Statement on EPA Mining Notice, Senate Reform Hearing

Statement on EPA Mining Notice, Senate Reform Hearing

Jane Danowitz, director of the Pew Environment Group's U.S. public lands program, issued the following statement today in response to Monday's Environmental Protection Agency notice that identifies mining as a taxpayer burden and the nation's top polluter, documenting billions spent over the past decade on cleanup of mining industry toxic “mega-sites.” The EPA filing was delivered before today's Senate Energy and Natural Resources Committee legislative hearing on S. 796, the Hardrock Mining and Reclamation Act of 2009, introduced by Chairman Jeff Bingaman (D-NM) to provide overall reform of the 1872 mining law; and S. 140, the Abandoned Mine Reclamation Act of 2009, introduced by Senator Dianne Feinstein (D-CA) to create a dedicated funding source to clean up hazardous abandoned mines. 

“Chairman Bingaman's proposal incorporates the critical elements of reform that will give taxpayers and the environment much needed protections, while ensuring mining continues to play an important role in western states' economies. We also commend Senator Feinstein for introducing a measure that would provide much-needed industry accountability and generate revenue to clean up thousands of hazardous abandoned mines.

“We are pleased that Interior Secretary Salazar expressed support today for reforming the 1872 law. As a former Senator from a mining state and member of this committee, Secretary Salazar can play a key leadership role in moving reform forward.   

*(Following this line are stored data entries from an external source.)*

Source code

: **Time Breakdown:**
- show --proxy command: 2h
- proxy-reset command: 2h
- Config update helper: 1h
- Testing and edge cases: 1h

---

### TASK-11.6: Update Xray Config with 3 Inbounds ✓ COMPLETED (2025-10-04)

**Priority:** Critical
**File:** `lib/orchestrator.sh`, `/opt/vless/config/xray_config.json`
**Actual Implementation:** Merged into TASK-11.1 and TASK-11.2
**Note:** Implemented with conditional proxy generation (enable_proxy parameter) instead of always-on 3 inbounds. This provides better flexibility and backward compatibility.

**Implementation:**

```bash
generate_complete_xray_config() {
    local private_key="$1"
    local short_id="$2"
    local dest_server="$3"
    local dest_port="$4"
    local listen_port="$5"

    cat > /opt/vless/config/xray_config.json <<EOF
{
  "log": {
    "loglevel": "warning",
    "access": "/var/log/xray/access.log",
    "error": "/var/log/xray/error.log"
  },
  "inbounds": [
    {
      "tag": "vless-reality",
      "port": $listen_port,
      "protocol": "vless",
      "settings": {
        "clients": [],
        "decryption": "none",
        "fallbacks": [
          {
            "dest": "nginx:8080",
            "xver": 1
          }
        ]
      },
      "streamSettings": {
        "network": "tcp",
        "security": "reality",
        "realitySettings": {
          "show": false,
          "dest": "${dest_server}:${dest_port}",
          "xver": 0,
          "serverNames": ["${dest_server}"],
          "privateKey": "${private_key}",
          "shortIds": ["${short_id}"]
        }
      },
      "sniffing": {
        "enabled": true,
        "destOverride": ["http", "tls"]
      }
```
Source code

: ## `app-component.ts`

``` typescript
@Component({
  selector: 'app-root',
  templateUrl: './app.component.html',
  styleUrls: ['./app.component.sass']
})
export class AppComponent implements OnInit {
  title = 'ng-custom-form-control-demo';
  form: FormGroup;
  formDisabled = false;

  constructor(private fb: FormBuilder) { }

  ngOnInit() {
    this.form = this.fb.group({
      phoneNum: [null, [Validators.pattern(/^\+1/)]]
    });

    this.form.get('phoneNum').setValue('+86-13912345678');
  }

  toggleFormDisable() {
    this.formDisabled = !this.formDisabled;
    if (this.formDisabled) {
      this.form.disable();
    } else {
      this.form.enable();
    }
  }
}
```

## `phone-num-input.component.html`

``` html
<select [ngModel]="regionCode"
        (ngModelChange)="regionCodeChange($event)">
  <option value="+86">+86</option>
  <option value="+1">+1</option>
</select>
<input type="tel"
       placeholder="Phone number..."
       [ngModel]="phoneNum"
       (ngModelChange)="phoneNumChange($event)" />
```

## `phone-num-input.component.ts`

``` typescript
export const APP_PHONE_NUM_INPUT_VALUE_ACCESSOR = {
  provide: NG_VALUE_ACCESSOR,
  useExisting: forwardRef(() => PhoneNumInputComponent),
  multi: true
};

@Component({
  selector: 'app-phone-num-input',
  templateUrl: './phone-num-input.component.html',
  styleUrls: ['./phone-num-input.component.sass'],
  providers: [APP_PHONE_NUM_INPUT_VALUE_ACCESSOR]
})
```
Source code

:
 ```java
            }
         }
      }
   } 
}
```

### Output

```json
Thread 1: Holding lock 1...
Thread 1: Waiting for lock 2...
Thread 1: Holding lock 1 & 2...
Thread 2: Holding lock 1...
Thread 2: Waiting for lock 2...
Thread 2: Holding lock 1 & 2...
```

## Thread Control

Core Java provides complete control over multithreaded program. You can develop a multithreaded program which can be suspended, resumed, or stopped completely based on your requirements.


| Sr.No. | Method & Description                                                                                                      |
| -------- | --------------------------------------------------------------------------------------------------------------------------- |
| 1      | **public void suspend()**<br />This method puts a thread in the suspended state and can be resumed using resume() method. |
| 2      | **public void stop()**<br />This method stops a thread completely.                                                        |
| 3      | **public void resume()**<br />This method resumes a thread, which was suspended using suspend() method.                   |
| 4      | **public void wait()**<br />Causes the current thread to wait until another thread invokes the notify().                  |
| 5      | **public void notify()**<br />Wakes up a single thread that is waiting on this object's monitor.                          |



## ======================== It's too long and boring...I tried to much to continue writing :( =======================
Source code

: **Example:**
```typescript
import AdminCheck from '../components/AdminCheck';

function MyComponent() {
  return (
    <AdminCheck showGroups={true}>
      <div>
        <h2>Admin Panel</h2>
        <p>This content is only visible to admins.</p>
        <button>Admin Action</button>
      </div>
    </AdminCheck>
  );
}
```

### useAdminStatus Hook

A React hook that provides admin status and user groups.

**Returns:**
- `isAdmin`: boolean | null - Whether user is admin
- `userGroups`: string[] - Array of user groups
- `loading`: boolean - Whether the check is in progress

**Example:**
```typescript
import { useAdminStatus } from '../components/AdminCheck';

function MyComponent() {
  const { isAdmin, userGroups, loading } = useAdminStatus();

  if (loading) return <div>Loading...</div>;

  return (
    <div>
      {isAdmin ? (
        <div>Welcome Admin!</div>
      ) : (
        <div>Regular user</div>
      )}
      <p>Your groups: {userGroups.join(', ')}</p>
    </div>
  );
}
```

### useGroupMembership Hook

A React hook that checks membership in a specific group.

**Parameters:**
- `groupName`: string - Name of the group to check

“We look forward to working with Senator Bingaman, his House counterpart, Chairman Rahall, and the Obama administration to take swift action during this Congress to bring the Civil War-era mining law into the 21st century.”


On July 10, the Environmental Protection Agency (EPA) submitted to the U.S. District Court, Northern District of California, a document identifying hardrock mining (a category that includes gold and uranium, among others) as the industrial sector posing the highest financial risk for taxpayer cleanups. A Superfund deadline suit brought by conservation groups compelled EPA to identify types of facilities that require special financial assurance regulations, so that taxpayers do not continue to bear a heavy burden in cleanup costs. After reviewing a variety of factors, EPA chose one industry as top priority for regulation: the hardrock mining industry.  EPA concludes that “hardrock mining facilities are likely to continue to present a substantial financial burden that could be met by financial responsibility requirements.” It also notes the following:

  • “[T]he hardrock mining industry has experienced a pattern of failed operations, which often require significant environmental responses that cannot be financed by industry.”
  • The hardrock mining industry “releases enormous quantities of toxic chemicals”—according to the 2007 Toxic Release Inventory, 28 percent of the total releases by U.S. reporting industries. 
  • EPA estimates the cost of remediating all hardrock mining facilities between $20 and $54 billion.
  • EPA's expenditure data shows that between 1988 and 2007, approximately $2.7 billion was spent on cleanup of hardrock mining facilities, with $2.4 billion going to National Priority List sites. The largest portion of these expenses has been incurred since 1998.